Currently, the lab is conducting research on three projects:

  • SENSITIZING TRIPLE NEGATIVE BREAST CANCER TO DOXORUBICIN: The project focuses on researching mechanisms to sensitize triple negative breast cancer (TBNC) cells to doxorubicin. TNBC is a clinical subtype disproportionately fatal to women of African American and Latina descent, in part due to the resistance they develop to the chemotherapeutic agent, doxorubicin. Our goal, in collaboration with Chris Kemp at the Fred Hutchinson Cancer Research Center in Seattle, is to elucidate new targets in this highly fatal breast cancer subtype.

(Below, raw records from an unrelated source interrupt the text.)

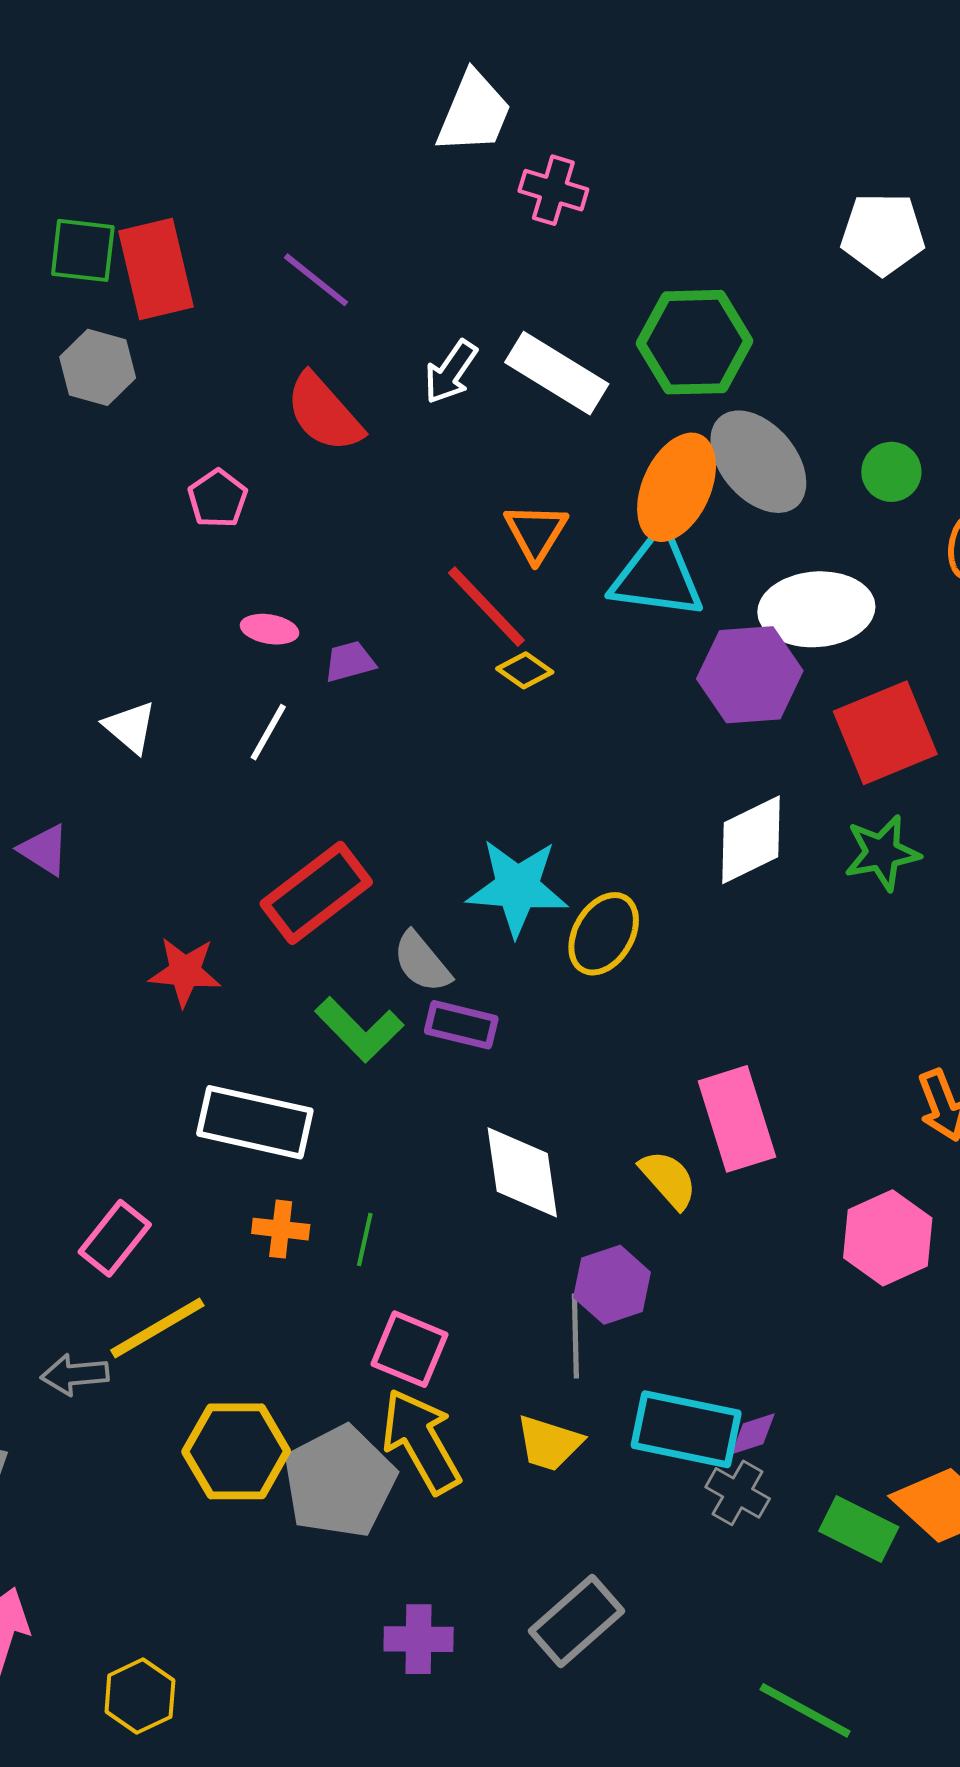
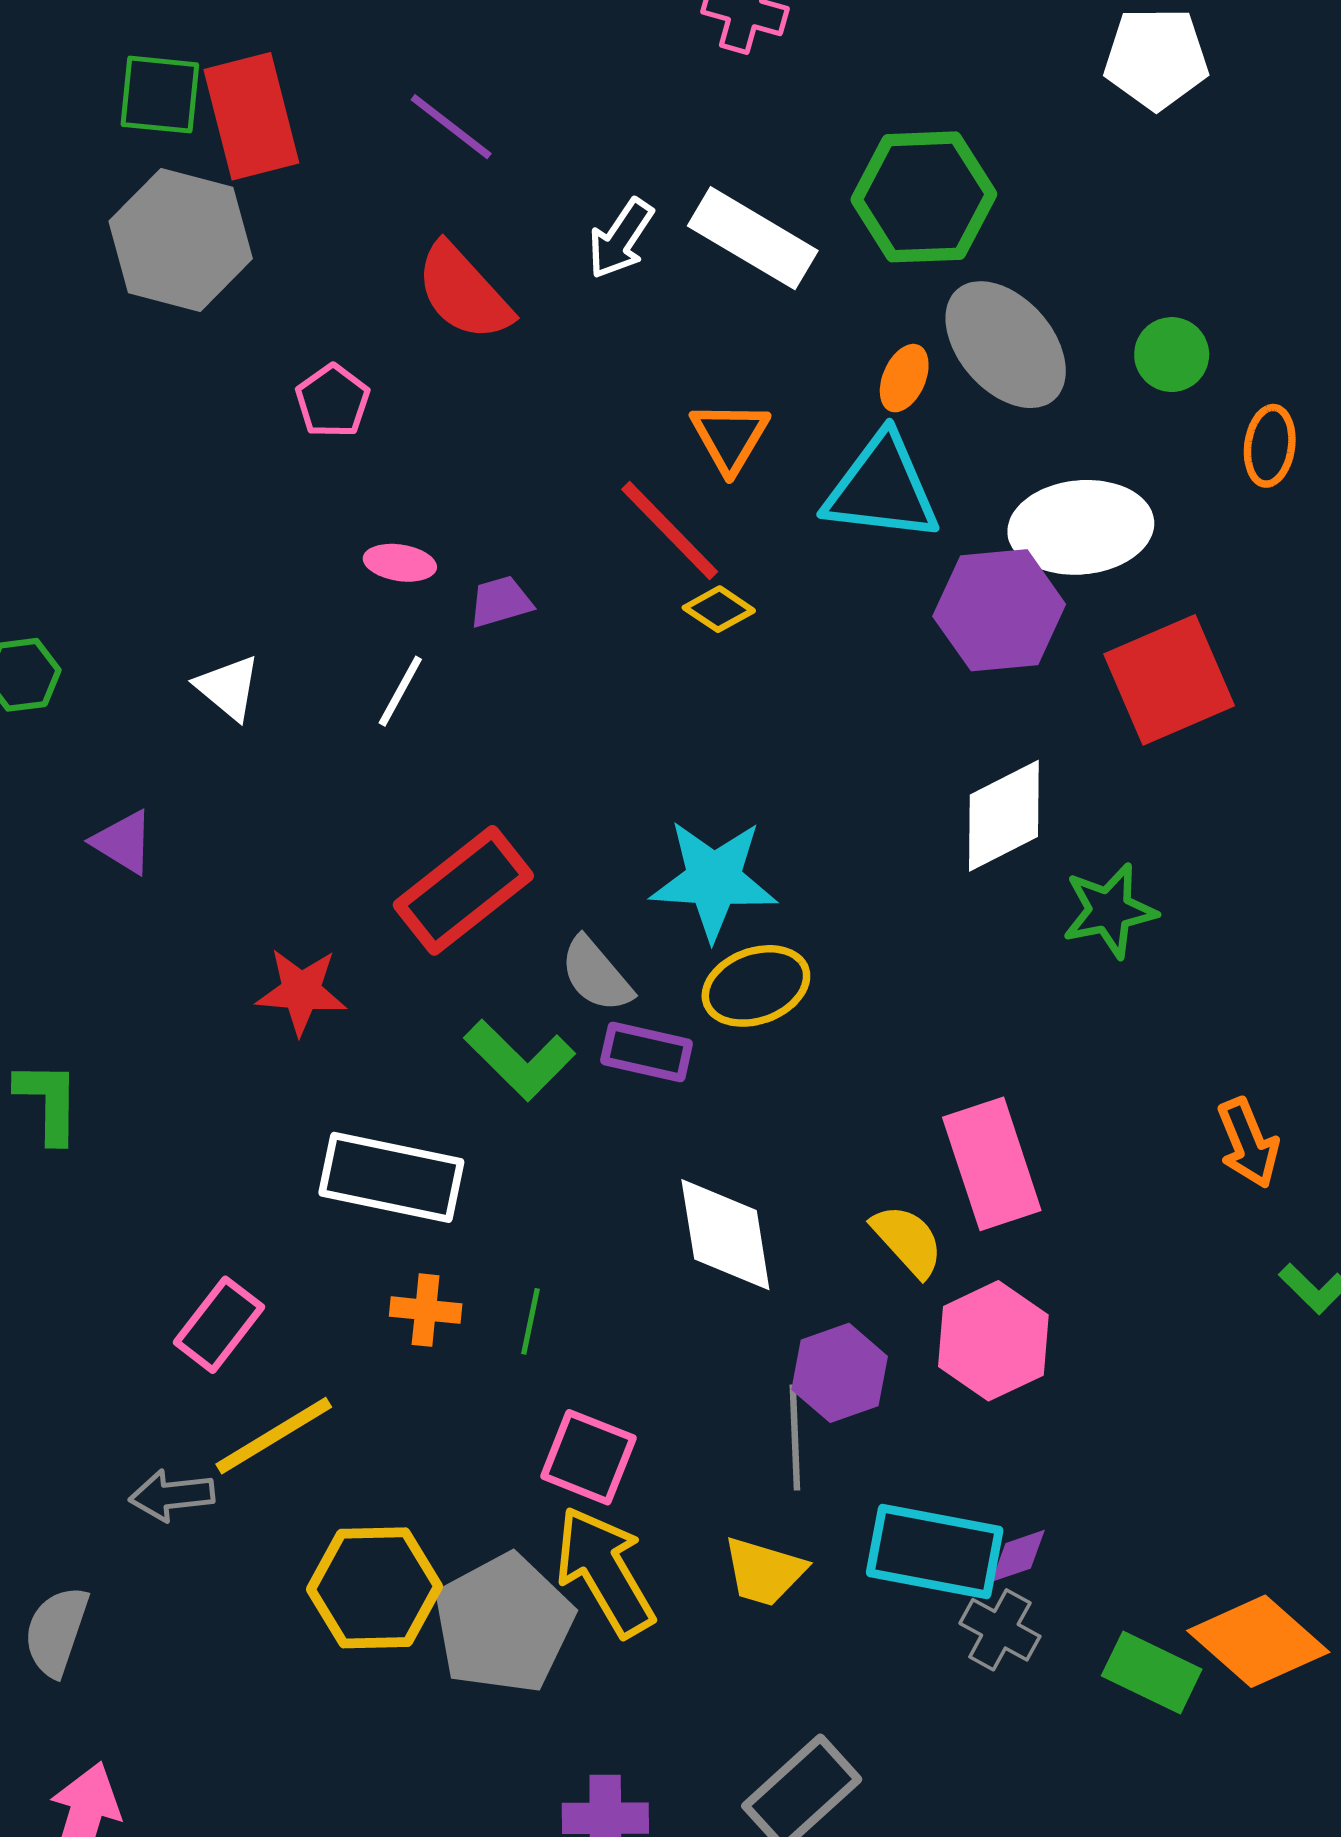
gray hexagon: (98, 367) -> (181, 240), size x1.5
orange ellipse: (677, 487) -> (904, 378), size x0.5
green star: (882, 853) -> (1109, 911), moved
yellow ellipse: (604, 934) -> (756, 986), moved, turned 40
pink hexagon: (888, 1238) -> (993, 1341), moved

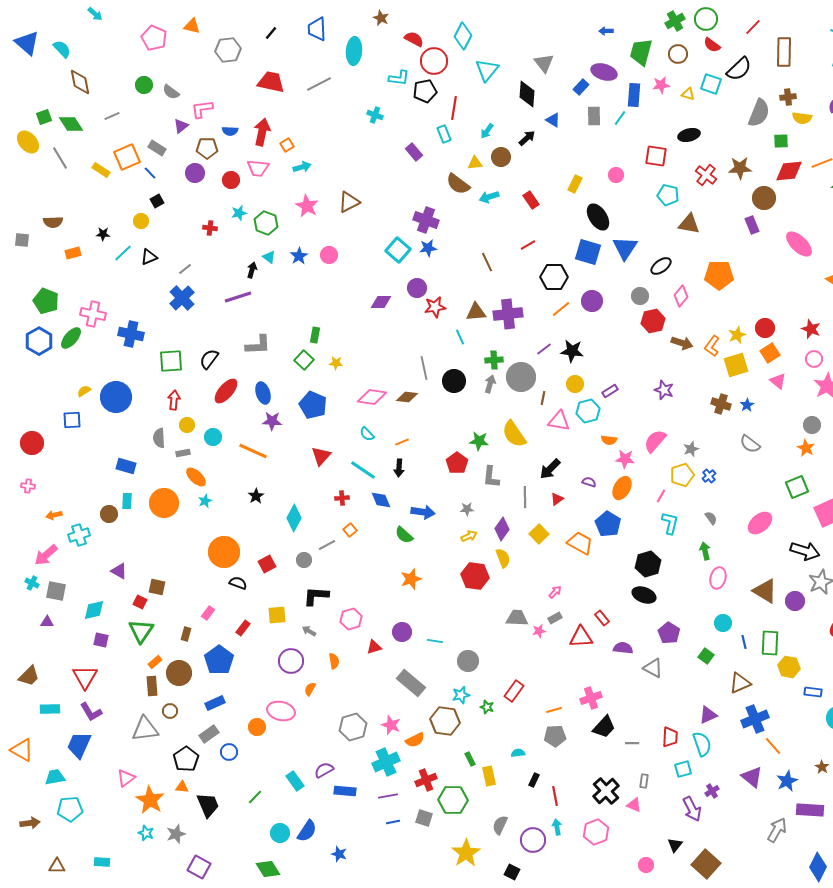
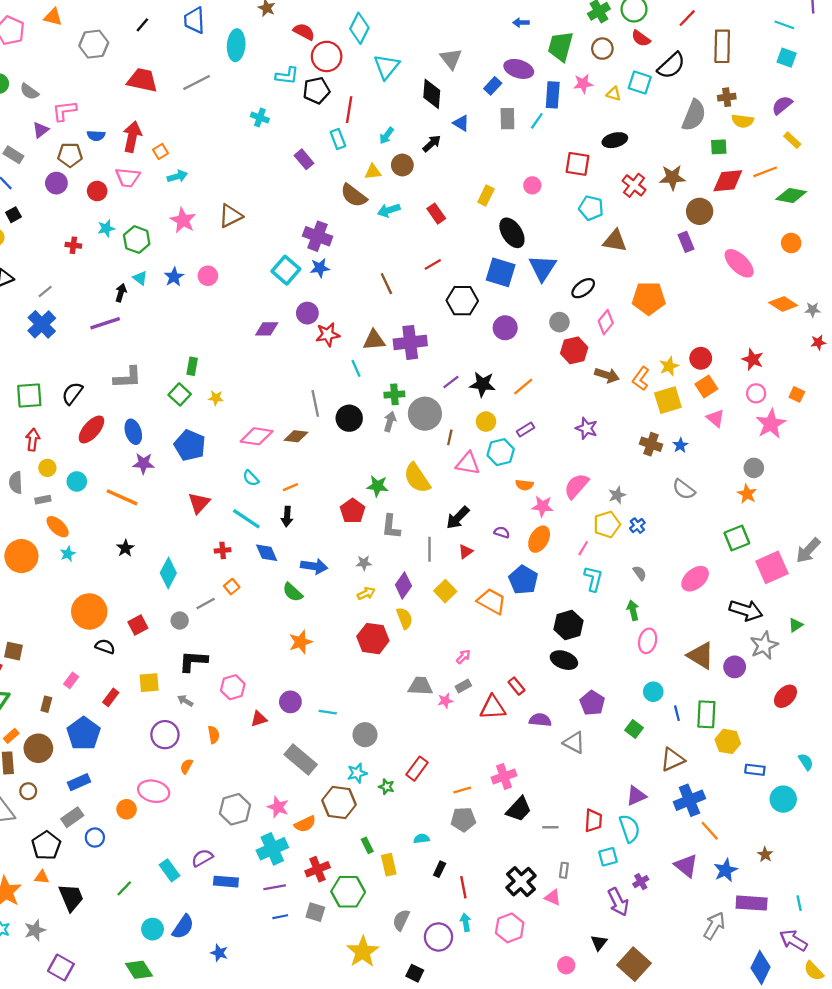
orange line: (561, 309) -> (523, 387), moved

  • EXPLOITING DNA REPAIR DEFICIENCIES FOR BREAST CANCER TREATMENT: This project aims to elucidate how a DNA repair protein involved in nonhomologous end-joining may alter the cellular response to replication stress, specifically stress induced by FDA-approved chemotherapeutic compounds. The hope is that understanding and exploiting cancer cell redundancies and dependencies will provide novel therapeutic strategies.
  • DISCERNING THE INTERPLAY OF DNA-PK AND CTCF IN CANCER: As with the NM-INBRE project, we are assessing how nonhomologous end-joining proteins may affect the cellular response to replication stress, however in this project, we actually focus on a different protein than is the focus of NM-INBRE.